— Start of Dataset entries —

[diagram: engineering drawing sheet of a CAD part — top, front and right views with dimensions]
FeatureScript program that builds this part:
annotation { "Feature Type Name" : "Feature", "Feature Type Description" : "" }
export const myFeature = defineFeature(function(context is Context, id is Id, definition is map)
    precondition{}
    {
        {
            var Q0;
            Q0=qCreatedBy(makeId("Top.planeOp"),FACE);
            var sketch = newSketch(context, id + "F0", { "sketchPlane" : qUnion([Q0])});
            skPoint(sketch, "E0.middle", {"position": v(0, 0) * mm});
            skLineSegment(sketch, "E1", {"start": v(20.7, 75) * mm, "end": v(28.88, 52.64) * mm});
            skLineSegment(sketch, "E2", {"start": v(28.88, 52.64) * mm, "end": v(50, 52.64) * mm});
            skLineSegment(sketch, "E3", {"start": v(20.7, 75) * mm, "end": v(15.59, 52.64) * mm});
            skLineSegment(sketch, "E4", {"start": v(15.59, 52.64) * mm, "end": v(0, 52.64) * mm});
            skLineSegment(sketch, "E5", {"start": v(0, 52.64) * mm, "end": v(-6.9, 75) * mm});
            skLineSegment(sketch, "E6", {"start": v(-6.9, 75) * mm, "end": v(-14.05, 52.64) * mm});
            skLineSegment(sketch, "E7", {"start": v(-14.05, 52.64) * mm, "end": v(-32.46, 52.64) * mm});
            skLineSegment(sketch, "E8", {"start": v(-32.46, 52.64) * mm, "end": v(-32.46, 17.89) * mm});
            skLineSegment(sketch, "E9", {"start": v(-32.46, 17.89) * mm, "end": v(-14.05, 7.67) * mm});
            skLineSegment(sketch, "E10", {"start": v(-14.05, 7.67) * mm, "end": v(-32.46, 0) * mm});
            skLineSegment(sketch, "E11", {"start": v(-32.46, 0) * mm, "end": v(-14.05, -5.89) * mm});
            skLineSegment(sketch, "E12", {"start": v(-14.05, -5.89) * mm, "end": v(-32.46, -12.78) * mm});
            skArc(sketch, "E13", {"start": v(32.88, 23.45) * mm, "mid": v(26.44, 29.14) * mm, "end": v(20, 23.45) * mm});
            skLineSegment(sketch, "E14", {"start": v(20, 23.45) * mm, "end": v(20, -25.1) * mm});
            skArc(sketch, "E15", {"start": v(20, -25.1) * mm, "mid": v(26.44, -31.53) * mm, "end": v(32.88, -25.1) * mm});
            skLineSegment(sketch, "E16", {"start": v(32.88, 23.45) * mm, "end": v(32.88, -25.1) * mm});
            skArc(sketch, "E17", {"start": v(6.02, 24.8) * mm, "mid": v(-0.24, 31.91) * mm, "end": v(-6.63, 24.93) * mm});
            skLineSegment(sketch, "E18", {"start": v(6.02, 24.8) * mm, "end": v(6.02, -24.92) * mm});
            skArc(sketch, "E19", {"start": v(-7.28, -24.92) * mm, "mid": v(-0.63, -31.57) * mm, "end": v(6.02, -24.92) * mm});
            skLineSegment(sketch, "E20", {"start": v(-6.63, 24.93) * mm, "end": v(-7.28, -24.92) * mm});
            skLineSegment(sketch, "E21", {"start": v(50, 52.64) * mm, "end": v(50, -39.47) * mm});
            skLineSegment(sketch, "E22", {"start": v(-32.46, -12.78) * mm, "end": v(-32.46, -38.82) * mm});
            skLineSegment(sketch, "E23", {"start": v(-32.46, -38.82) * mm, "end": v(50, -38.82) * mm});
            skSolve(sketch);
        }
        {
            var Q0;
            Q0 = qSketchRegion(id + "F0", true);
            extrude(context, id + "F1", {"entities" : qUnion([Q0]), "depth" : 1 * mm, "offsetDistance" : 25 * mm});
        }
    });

— End of Dataset entries —

→ **Work instructions**:
Collect every line in the records that contains the word "part".

→ **The reply**:
[diagram: engineering drawing sheet of a CAD part — top, front and right views with dimensions]
FeatureScript program that builds this part:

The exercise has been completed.